Purpose: The US Preventive Services Task Force recommends lung cancer screening with Low-Dose Computed Tomography (LDCT) in high-risk individuals. Our objective was to identify demographic, health, and financial factors associated with screening uptake, with a focus on urban-rural differences.
Methods: We analyzed data from the 2018 and 2019 Behavioral Risk Factor Surveillance System and its optional Lung Cancer Screening Module to examine factors associated with screening uptake among 20 states that administered the optional module. We compared differences in factors associated with uptake overall and by geographical regions and conducted multivariable logistic mixed-effects regression, accounting for participant clustering by state to assess the impact of these factors on uptake.

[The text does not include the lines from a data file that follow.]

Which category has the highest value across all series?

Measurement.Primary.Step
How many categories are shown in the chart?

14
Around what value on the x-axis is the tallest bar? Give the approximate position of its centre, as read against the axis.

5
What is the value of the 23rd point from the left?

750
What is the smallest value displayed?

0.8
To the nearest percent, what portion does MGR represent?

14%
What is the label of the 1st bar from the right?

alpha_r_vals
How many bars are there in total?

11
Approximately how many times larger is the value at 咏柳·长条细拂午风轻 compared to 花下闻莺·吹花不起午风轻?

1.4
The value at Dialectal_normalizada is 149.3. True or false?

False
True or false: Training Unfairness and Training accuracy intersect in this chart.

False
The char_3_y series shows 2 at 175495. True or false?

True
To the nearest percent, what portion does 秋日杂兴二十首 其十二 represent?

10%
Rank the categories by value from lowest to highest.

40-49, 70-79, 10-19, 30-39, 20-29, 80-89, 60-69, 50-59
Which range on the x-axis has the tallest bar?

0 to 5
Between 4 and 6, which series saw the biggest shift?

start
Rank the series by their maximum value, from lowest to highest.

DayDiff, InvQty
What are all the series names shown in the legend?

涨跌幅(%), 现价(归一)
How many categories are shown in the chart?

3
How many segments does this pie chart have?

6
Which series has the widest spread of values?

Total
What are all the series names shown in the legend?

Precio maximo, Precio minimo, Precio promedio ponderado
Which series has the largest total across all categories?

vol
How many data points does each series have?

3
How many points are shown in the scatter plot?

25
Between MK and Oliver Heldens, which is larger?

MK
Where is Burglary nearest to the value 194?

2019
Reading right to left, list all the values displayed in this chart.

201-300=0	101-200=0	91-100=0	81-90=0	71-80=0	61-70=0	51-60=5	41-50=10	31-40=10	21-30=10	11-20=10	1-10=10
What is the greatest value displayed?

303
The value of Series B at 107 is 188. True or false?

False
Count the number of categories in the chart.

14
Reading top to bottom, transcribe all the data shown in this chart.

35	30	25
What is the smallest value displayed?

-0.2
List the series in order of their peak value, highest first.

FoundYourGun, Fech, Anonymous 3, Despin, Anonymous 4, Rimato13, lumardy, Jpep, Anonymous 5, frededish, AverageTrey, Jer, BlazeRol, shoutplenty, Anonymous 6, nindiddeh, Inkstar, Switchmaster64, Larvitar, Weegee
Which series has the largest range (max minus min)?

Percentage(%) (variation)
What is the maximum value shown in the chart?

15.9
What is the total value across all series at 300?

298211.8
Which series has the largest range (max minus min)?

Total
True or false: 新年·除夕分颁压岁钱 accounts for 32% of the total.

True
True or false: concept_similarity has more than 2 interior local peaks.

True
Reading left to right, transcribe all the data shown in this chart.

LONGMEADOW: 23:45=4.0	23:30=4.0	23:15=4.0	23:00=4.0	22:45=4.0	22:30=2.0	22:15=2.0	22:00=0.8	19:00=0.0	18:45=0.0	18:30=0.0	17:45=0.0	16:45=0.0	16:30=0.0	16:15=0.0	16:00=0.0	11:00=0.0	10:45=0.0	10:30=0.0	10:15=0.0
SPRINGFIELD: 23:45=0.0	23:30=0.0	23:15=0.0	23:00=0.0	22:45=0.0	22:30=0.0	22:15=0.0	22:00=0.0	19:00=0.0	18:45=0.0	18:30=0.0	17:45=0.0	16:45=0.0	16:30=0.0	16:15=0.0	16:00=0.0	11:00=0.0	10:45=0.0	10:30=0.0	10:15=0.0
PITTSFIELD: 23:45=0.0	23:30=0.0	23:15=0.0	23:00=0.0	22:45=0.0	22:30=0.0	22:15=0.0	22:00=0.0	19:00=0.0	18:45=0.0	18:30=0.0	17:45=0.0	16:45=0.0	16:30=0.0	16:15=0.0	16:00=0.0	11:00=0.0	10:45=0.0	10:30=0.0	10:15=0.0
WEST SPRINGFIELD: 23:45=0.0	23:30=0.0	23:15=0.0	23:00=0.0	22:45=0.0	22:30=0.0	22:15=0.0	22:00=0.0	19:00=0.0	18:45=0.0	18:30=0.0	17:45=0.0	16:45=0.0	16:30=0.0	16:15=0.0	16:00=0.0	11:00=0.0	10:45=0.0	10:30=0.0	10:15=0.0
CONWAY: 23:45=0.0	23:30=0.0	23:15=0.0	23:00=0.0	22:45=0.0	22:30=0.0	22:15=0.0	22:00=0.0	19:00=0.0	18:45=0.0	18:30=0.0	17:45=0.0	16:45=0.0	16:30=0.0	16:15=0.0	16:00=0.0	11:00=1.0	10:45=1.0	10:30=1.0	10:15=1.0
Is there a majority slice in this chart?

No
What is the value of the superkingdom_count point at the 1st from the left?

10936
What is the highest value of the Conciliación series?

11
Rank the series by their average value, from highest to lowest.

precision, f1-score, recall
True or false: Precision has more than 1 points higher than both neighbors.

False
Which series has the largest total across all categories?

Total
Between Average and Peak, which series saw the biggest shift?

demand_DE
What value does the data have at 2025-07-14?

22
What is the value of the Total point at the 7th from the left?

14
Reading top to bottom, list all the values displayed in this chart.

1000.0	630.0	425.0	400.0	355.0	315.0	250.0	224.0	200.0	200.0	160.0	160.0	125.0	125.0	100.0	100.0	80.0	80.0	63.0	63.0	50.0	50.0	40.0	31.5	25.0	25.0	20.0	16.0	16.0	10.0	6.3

Findings: Overall 1,268 participants underwent LDCT screening with no significant differences observed between rural (16.3%) and urban residents (17.7%, p = 0.67). In multivariable models, rural residents did not differ significantly in their LDCT screening uptake (OR = 0.85; 95% CI: 0.67-1.09, p = 0.20), but uptake was significantly higher for participants with underlying chronic respiratory conditions, veterans, those with higher pack-year history, and those with poor/fair general health and prior history of cancer. Uptake declined with age, higher education level, concerns about paying for medical care, and lack of primary care.
Conclusions: Modifiable targets can be leveraged to increase LDCT screening. Based on significant predictors of screening uptake, clinicians should prioritize interventions that effectively consider smoking history as well as those identified as effective in veterans' health settings. Additionally, reducing structural barriers to care related to insurance and income will be key to reducing disparities.
Keywords: early detection; lung cancer; mixed-effects modeling; screening; survey research.
© 2021 National Rural Health Association.